If you want a keyword strategy built specifically for your site’s authority level, competitive landscape, and business goals, get in touch. Let’s turn your Ahrefs data into traffic that actually matters.
Frequently Asked Questions
What filters should I use in Ahrefs to find long tail keywords?
In Ahrefs Keywords Explorer, use the following filter combination for effective long tail discovery: set Keyword Difficulty (KD) to a maximum of 20, set monthly search volume between 50 and 1,500, and apply a word count filter of three or more words using the “Include” option. Sort results by Traffic Potential rather than raw volume to prioritize keywords with the highest realistic traffic upside. For question-format long tail keywords, use the “Questions” tab within the report.
How is Traffic Potential different from search volume in Ahrefs?
Search volume in Ahrefs shows the estimated number of monthly searches for that specific keyword phrase. Traffic Potential estimates the total organic traffic the top-ranking page receives across all keyword variations related to the topic – including synonyms, related phrases, and long tail variants.
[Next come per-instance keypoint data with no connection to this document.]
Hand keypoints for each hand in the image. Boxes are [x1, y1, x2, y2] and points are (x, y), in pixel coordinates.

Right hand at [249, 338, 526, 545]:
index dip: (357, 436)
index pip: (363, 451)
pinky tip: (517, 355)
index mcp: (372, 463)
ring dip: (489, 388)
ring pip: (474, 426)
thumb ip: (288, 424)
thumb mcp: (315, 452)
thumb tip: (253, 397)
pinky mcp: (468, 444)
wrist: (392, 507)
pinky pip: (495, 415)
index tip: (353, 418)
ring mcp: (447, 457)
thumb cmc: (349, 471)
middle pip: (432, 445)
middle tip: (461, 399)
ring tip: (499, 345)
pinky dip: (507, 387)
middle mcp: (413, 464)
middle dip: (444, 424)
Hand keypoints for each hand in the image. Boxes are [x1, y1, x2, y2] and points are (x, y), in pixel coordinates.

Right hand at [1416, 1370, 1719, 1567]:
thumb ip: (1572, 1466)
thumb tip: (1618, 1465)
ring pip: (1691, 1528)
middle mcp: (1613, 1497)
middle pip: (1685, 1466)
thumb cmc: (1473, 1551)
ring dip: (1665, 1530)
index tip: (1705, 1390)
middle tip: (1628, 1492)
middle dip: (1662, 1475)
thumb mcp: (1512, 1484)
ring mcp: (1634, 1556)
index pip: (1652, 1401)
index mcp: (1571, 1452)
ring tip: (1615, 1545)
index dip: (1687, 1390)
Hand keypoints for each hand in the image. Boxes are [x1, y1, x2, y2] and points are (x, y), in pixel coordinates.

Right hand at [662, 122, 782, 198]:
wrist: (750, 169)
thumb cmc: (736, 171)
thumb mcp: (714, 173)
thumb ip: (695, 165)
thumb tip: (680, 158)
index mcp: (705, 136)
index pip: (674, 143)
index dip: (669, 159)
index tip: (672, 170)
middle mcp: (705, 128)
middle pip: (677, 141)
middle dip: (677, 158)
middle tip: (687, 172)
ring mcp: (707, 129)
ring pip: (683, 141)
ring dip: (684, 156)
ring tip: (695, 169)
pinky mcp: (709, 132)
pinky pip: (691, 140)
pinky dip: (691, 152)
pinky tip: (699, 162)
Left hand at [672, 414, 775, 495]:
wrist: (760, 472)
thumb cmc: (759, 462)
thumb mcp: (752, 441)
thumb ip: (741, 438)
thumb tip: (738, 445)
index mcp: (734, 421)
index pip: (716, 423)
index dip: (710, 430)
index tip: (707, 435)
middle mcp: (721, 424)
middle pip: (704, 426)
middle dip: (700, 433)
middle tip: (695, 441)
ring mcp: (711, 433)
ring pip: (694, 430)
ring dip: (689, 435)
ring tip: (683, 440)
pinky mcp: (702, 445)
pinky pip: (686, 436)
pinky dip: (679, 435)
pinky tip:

Traffic Potential is a more accurate representation of the actual ranking opportunity because content rarely ranks for just one keyword; it typically attracts traffic from dozens or hundreds of semantically related queries.
Can I find long tail keywords in Ahrefs without using Keywords Explorer?
Yes. Ahrefs Site Explorer and Content Gap analysis are both highly effective for finding long tail keywords without starting in Keywords Explorer. In Site Explorer, enter a competitor’s domain and navigate to Organic Keywords, then filter for low-KD, multi-word phrases. Content Gap lets you enter multiple competitor domains simultaneously to reveal long tail keywords they rank for that your site doesn’t target, providing a validated list of opportunities directly relevant to your niche and competitive landscape.
What is a good Keyword Difficulty score for long tail keywords when using Ahrefs?
For most websites, targeting long tail keywords with a Keyword Difficulty of 0–20 in Ahrefs is the most realistic starting range. Sites with a Domain Rating (DR) below 30 should focus primarily on KD 0–10. Sites with a DR between 30 and 60 can comfortably target KD 10–25. Domains with DR above 60 can push into KD 25–40 territory for long tail terms. However, KD should always be verified against the actual SERP to confirm whether the top-ranking pages are realistically beatable with your current authority level.
How often should I perform long tail keyword research in Ahrefs?
Long tail keyword research should be performed at minimum quarterly for any actively growing site. Search behavior evolves continuously – new questions emerge, user language shifts, and competitor content landscapes change. Ahrefs continuously updates its keyword database with newly discovered terms, so running regular research sessions ensures you capture emerging long tail opportunities before competitors do. Sites in fast-moving industries like technology, finance, or health should consider monthly research cycles to stay ahead of shifting demand patterns.
Summary: Key Takeaways for Finding Long Tail Keywords in Ahrefs
- Use Keywords Explorer with KD max 20, volume 50–1,500, and word count 3+ as your baseline filter set.
- Sort by Traffic Potential, not raw search volume, to find keywords with the greatest realistic upside.
- Use the Questions tab for question-format long tail queries that align with informational and research-phase intent.
- Mine competitor organic keyword profiles in Site Explorer to validate attainable long tail opportunities.
- Use Content Gap analysis against multiple competitors to find validated keyword targets at scale.
- Check the Parent Topic to determine whether multiple long tail keywords should be consolidated into one comprehensive piece of content.
- Always verify Ahrefs data against the actual SERP to confirm real-world competitiveness.
- Treat long tail keyword research as a recurring process, not a one-time project.